Start of PAGE TEXT
Ogbonna described the facility’s state-of-the-art petrochemical laboratory as “an institution in itself,” unmatched in Nigeria or globally. She emphasized the committee’s commitment to removing regulatory and logistical bottlenecks that hinder local supply and refining.
She also urged Dangote to stay focused despite criticism. “This is not a personal enterprise; it’s a global achievement. He was never self-centred — it’s about Nigeria’s future,” she said.
Refinery Capacity and Vision
The Dangote refinery, located in Lagos, is engineered to process a wide range of crude types, including African, Middle Eastern, and American grades. It is capable of meeting 100 percent of Nigeria’s domestic demand for petrol, diesel, kerosene, and aviation fuel, with surplus capacity for export.
Company officials remain optimistic about reaching full operational capacity of 650,000 barrels per day, with projections targeting mid-2025. The current phase of intensified crude imports, they say, is essential to achieving that goal.
In a recent statement, Dangote Industries reaffirmed its commitment to stable fuel prices. Group Chief Branding and Communications Officer Anthony Chiejina said the decision to avoid passing global price shocks onto consumers was part of the firm’s pledge to support the Nigerian economy.
End of PAGE TEXT
Reproduce the stretch of the refinery article above from "She also urged" through "capacity for export.", word for word.
Start of DATA UNDER STUDY
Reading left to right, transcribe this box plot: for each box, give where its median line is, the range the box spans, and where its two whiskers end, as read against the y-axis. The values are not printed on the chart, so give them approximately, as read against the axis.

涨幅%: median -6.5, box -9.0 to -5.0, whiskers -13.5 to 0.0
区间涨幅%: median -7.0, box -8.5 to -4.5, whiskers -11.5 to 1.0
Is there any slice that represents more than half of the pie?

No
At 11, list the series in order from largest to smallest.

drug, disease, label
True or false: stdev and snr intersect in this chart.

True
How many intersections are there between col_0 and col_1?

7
End of DATA UNDER STUDY
Start of DATA UNDER STUDY
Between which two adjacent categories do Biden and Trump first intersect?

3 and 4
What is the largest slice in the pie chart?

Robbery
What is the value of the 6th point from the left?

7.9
End of DATA UNDER STUDY
Start of DATA UNDER STUDY
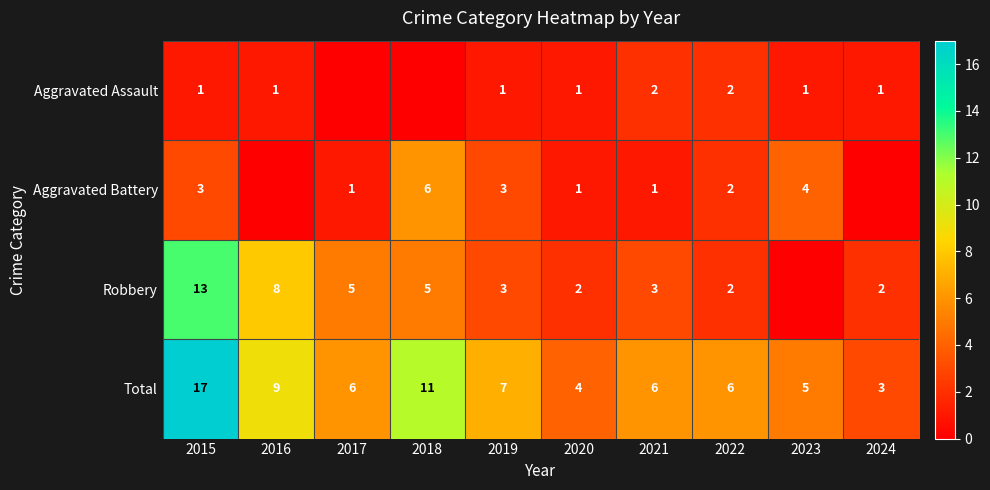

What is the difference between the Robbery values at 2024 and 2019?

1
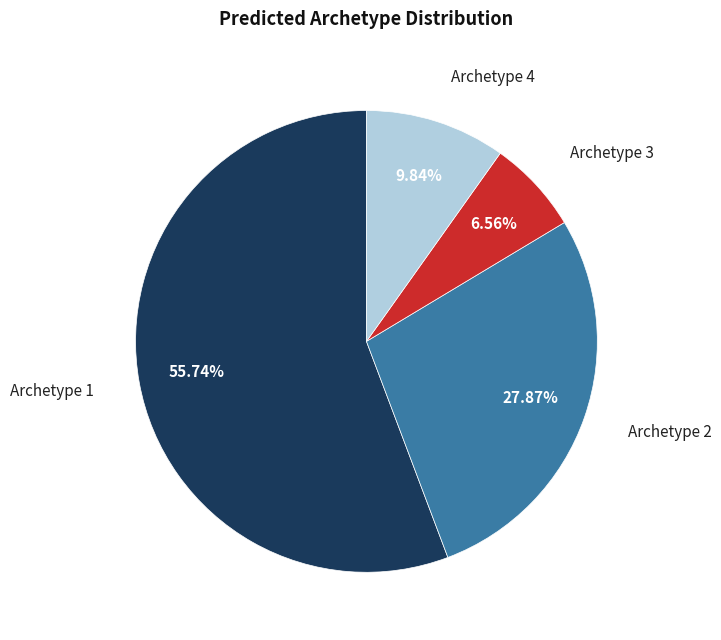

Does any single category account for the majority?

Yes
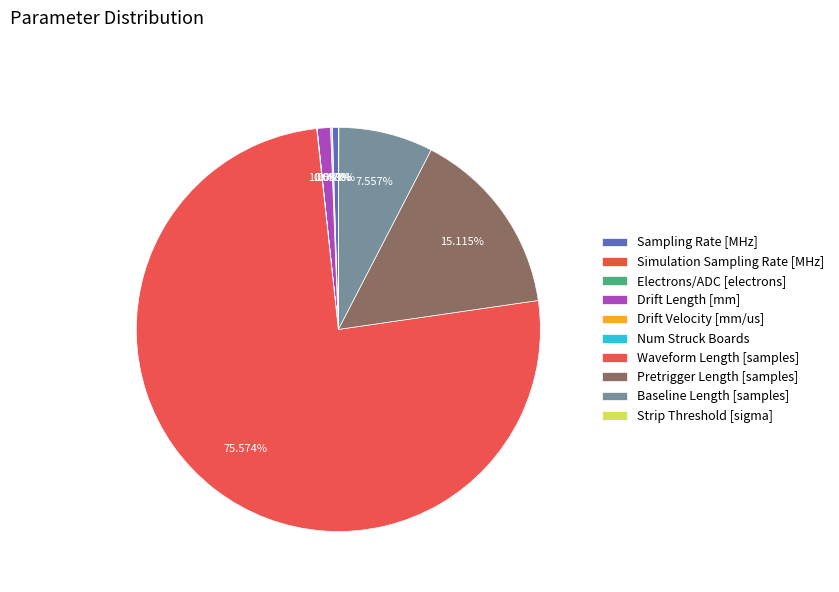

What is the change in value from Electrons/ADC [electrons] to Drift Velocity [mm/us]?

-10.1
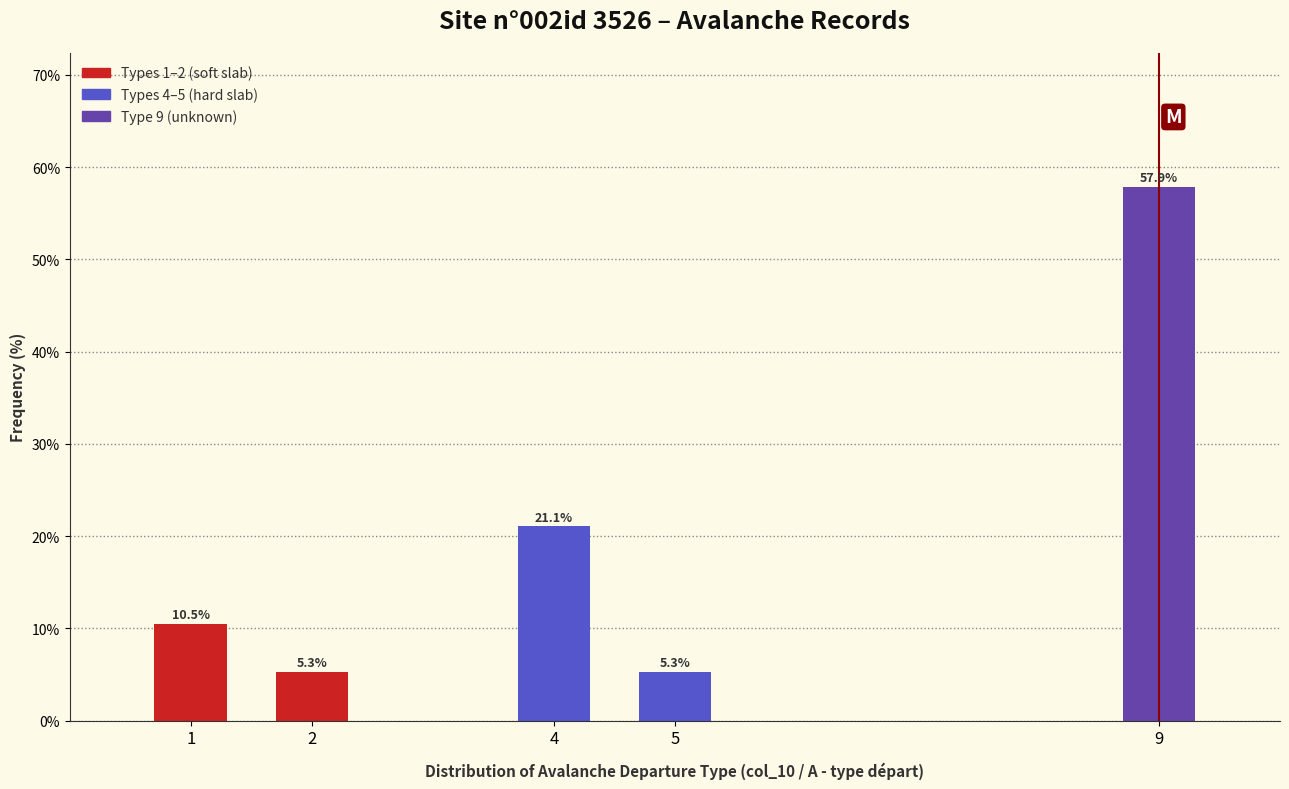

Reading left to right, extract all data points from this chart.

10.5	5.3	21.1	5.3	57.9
End of DATA UNDER STUDY
[RESPONSE]
She also urged Dangote to stay focused despite criticism. “This is not a personal enterprise; it’s a global achievement. He was never self-centred — it’s about Nigeria’s future,” she said.
Refinery Capacity and Vision
The Dangote refinery, located in Lagos, is engineered to process a wide range of crude types, including African, Middle Eastern, and American grades. It is capable of meeting 100 percent of Nigeria’s domestic demand for petrol, diesel, kerosene, and aviation fuel, with surplus capacity for export.